→ Supplied text

○ ○ ○ ○ ○ ○ ○

Structural evolution of Re0.06Ru0.94O2

The stability of Re0.06Ru0.94O2 was determined via crystal structure and chemical states of samples after 50 h chronopotentiometric test in 0.1 M HClO4. Re single atoms are anchored in the RuO2 crystal without aggregation or reconstruction after OER, as confirmed in the aberration-corrected high-angle annular dark-field scanning transmission electron microscopy (HAADF-TEM) images in Fig. 2a, b, evidencing the stability of Re dopants in the rutile structure during catalyzing. Corresponding elemental mapping confirmed that Re atoms are distributed uniformly in Re0.06Ru0.94O2 nanoparticles, similar to that for the pristine samples (Fig. 2c). Significantly, RuO2 also exhibited a rutile structure after 20 h OER testing (Supplementary Fig. 16), evidencing that degradation of active site does not change crystal structure of the matrix meaningfully. X-ray photoelectron spectroscopy (XPS) and synchrotron-based near-edge X-ray absorption fine structure (NEXAFS) spectroscopy were used to determine the electronic state for Re0.06Ru0.94O2 and RuO2 prior to and after OER testing. As is presented in Supplementary Figs. 5 and 17a, the valence state for Ru in RuO2 after OER increased when compared with that for pristine RuO2, whereas Ru sites in Re0.06Ru0.94O2 were more stable than in RuO2. In addition, the Re sites in Re0.06Ru0.94O2 were highly stable during OER (Supplementary Fig. 17b). O-related spectra for RuO2 evidence higher average Ru valence states and charge redistribution compared with pristine sample, that is caused by Ru dissolution-induced catalyst degradation (Supplementary Figs. 17c, d)48,49.

○ ○ ○ ○ ○ ○ ○

→ Material
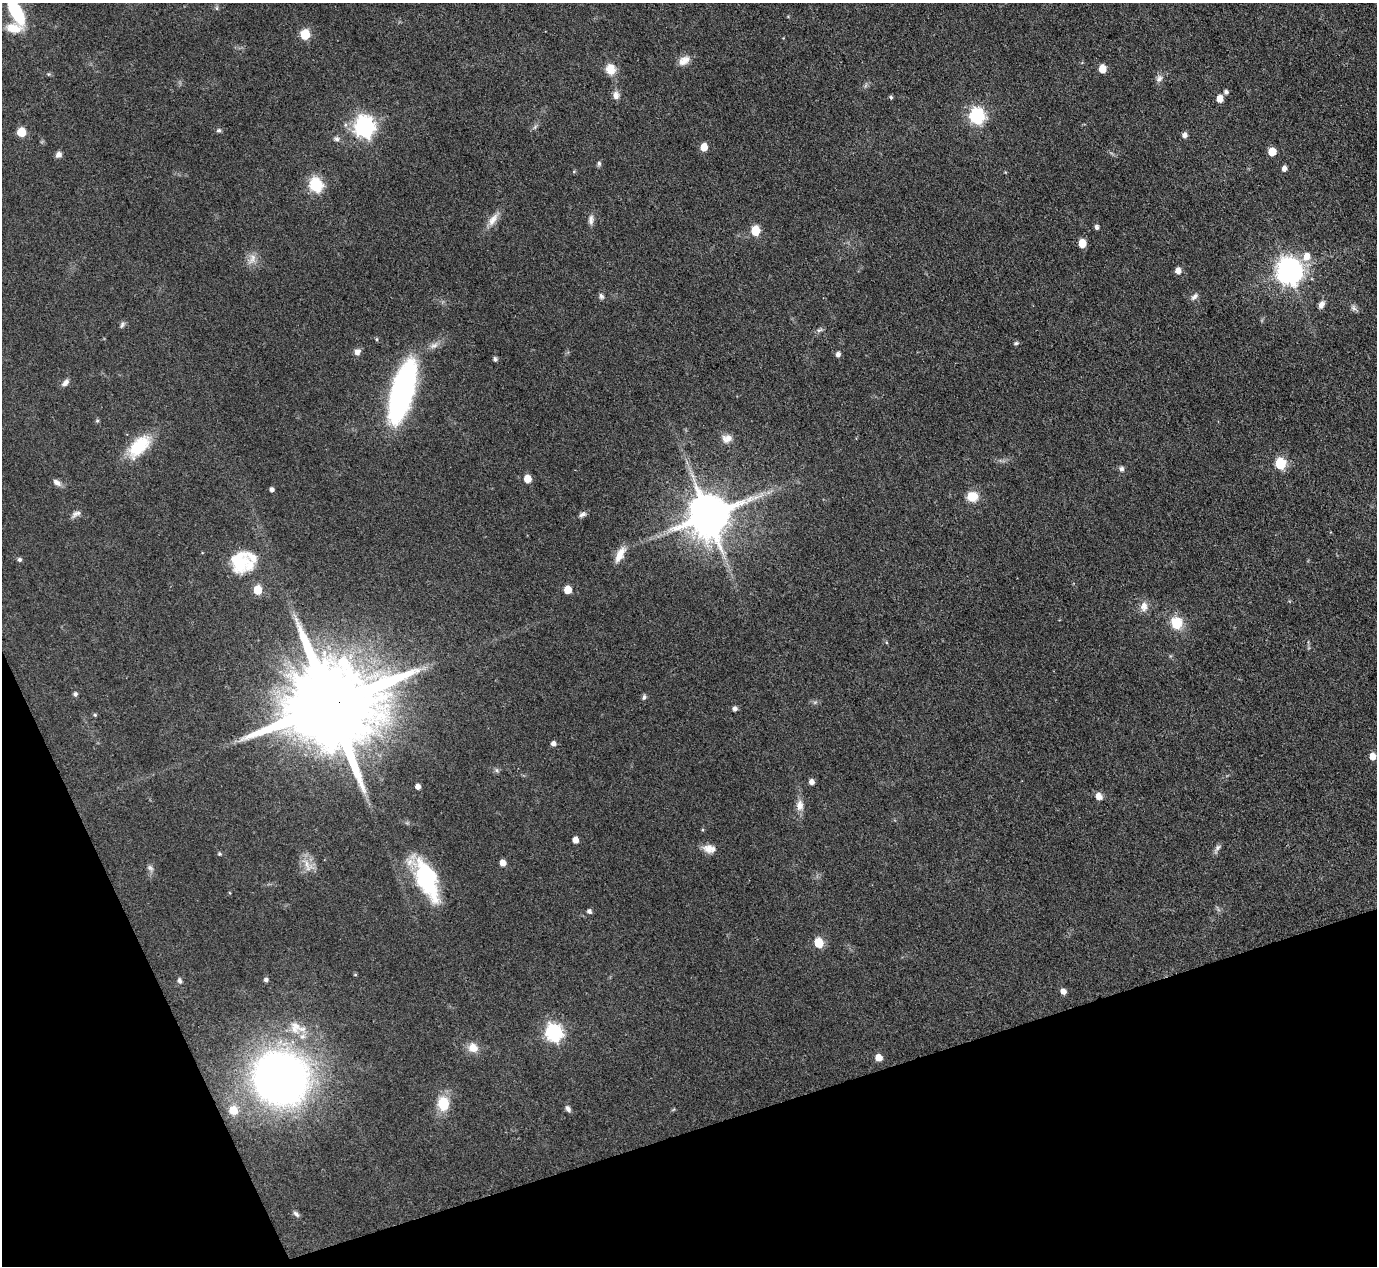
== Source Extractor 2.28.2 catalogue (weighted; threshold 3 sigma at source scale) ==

○ ○ ○ ○ ○ ○ ○

→ Exercises
1 > List each figure that the passage on the structural evolution of Re0.06Ru0.94O2 cites, naming it at the figure level without panel letters.
2 > Pick up the passage on the structural evolution of Re0.06Ru0.94O2 after its last sentence and write what comes next.

→ Outputs for the tasks
1 >
Fig. 2
Supplementary Fig. 16
Supplementary Fig. 5
Supplementary Fig. 17

2 >
Fig. 2: Structural characterization of Re0.06Ru0.94O2 after 50 h OER in acid.
figure 2

a, b Aberration-corrected HAADF-STEM image of Re0.06Ru0.94O2 after 50 h OER. Re sites are labeled with yellow-color circles. c EDS mapping images of Re0.06Ru0.94O2 catalyst after 50 h OER. d, e Ru K-edge XANES spectra and FT k2-weighted EXAFS signals for RuO2, Re0.06Ru0.94O2 before and after 50 h OER. f Comparison of Ru K-edge WT-EXAFS for RuO2, Re0.06Ru0.94O2 before and after 50 h OER. g, h Re L3-edge XANES spectra and FT k2-weighted EXAFS signals for Re7+ in aqueous solution, Re0.06Ru0.94O2 before and after 50 h OER. i Comparison of Re L3-edge WT-EXAFS for Re0.06Ru0.94O2 before and after 50 h OER.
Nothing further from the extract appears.